**Exercise requirements**
Find every line in the rows below that contains the word "What", and copy each of those lines.

**Excerpted records**

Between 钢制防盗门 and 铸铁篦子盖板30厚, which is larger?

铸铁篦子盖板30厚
...
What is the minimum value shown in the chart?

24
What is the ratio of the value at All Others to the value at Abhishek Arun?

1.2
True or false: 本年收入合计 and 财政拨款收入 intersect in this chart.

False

**Answer section**
What is the minimum value shown in the chart?
What is the ratio of the value at All Others to the value at Abhishek Arun?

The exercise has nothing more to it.